W3C home > Mailing lists > Public > www-validator@w3.org > March 2017

Re: Default charset in HTML5

From: Michael[tm] Smith <mike@w3.org>
Date: Thu, 9 Mar 2017 21:05:03 +0900
To: Nick <halbtaxabo-temp4@yahoo.com>
Cc: "www-validator@w3.org" <www-validator@w3.org>
Message-ID: <20170309120503.vmdiiwmel3kl3m2v@sideshowbarker.net>
Nick <halbtaxabo-temp4@yahoo.com>, 2017-03-09 09:35 +0000:
> Archived-At: <http://www.w3.org/mid/399303649.2033694.1489052134241@mail.yahoo.com>
> If an HTML5 document doesn't specify a charset, the validator flags an error like this:
> "Error: The character encoding was not declared. Proceeding using windows-1252"
> and then proceeds to flag further errors  ("Unmappable byte sequence")
> when it encounters utf-8 encodings of characters not in the windows-1252
> set. Isn't utf-8 the default for HTML5?

It’s not the default if by that you mean you don’t need to declare it.

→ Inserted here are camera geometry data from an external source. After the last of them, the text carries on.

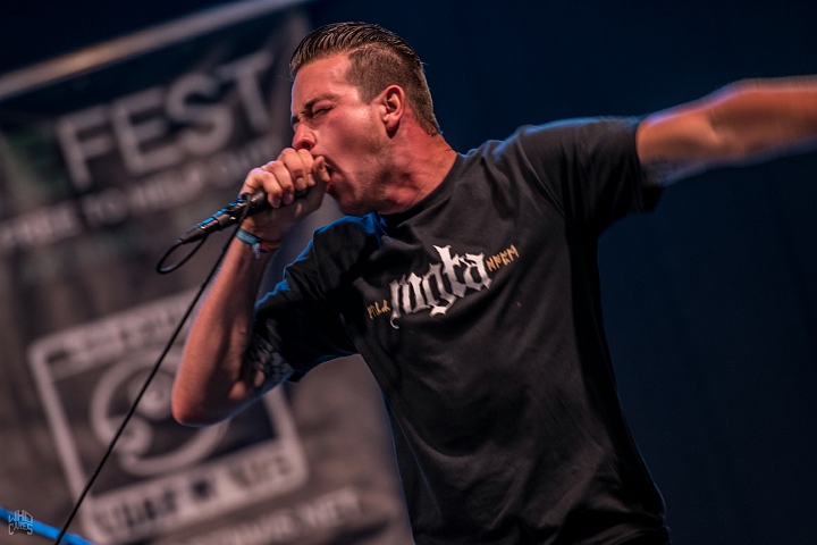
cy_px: 272
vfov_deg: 4.6
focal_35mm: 300
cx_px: 408
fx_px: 6808
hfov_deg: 6.9
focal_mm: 200
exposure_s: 1/100
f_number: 2.8
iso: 800
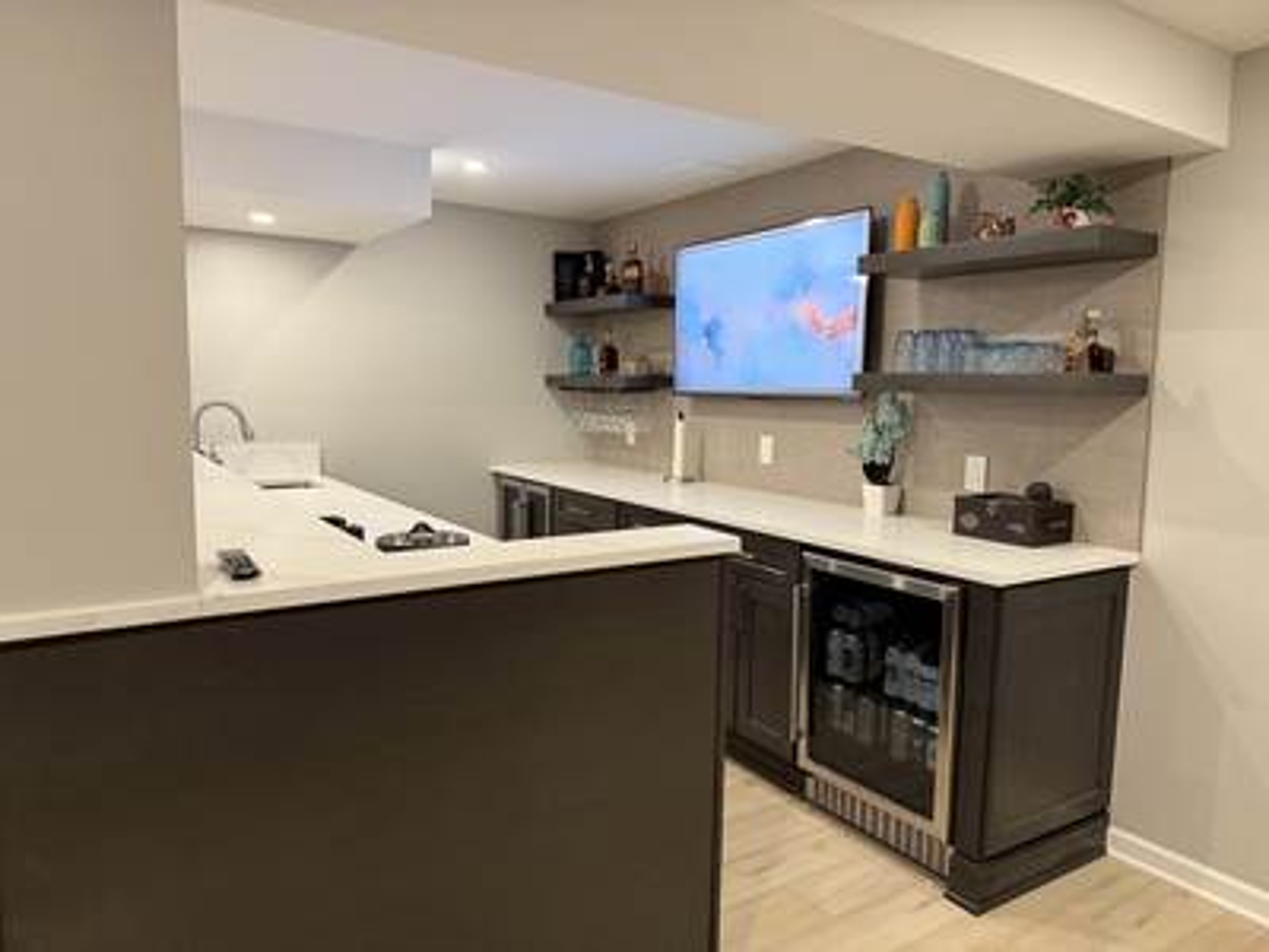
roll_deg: -0.8
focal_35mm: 24
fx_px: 880
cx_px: 634
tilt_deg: -7.6
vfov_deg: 56.8
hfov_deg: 71.6
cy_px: 476
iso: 250
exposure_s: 1/60
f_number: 1.78
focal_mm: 6.76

Per the Encoding spec, conforming documents are required to both use UTF-8
as their encoding and also are required to explicitly specify UTF-8 as the
encoding—either using a Content-Type header or a <meta> element.

So it’s non-conforming for a document to not declare an encoding, but
browsers are still required to process documents that don’t declare one.

And for legacy backward-compat, if a document doesn’t declare an encoding,
then browsers are required to parse it using windows-1252 as the encoding.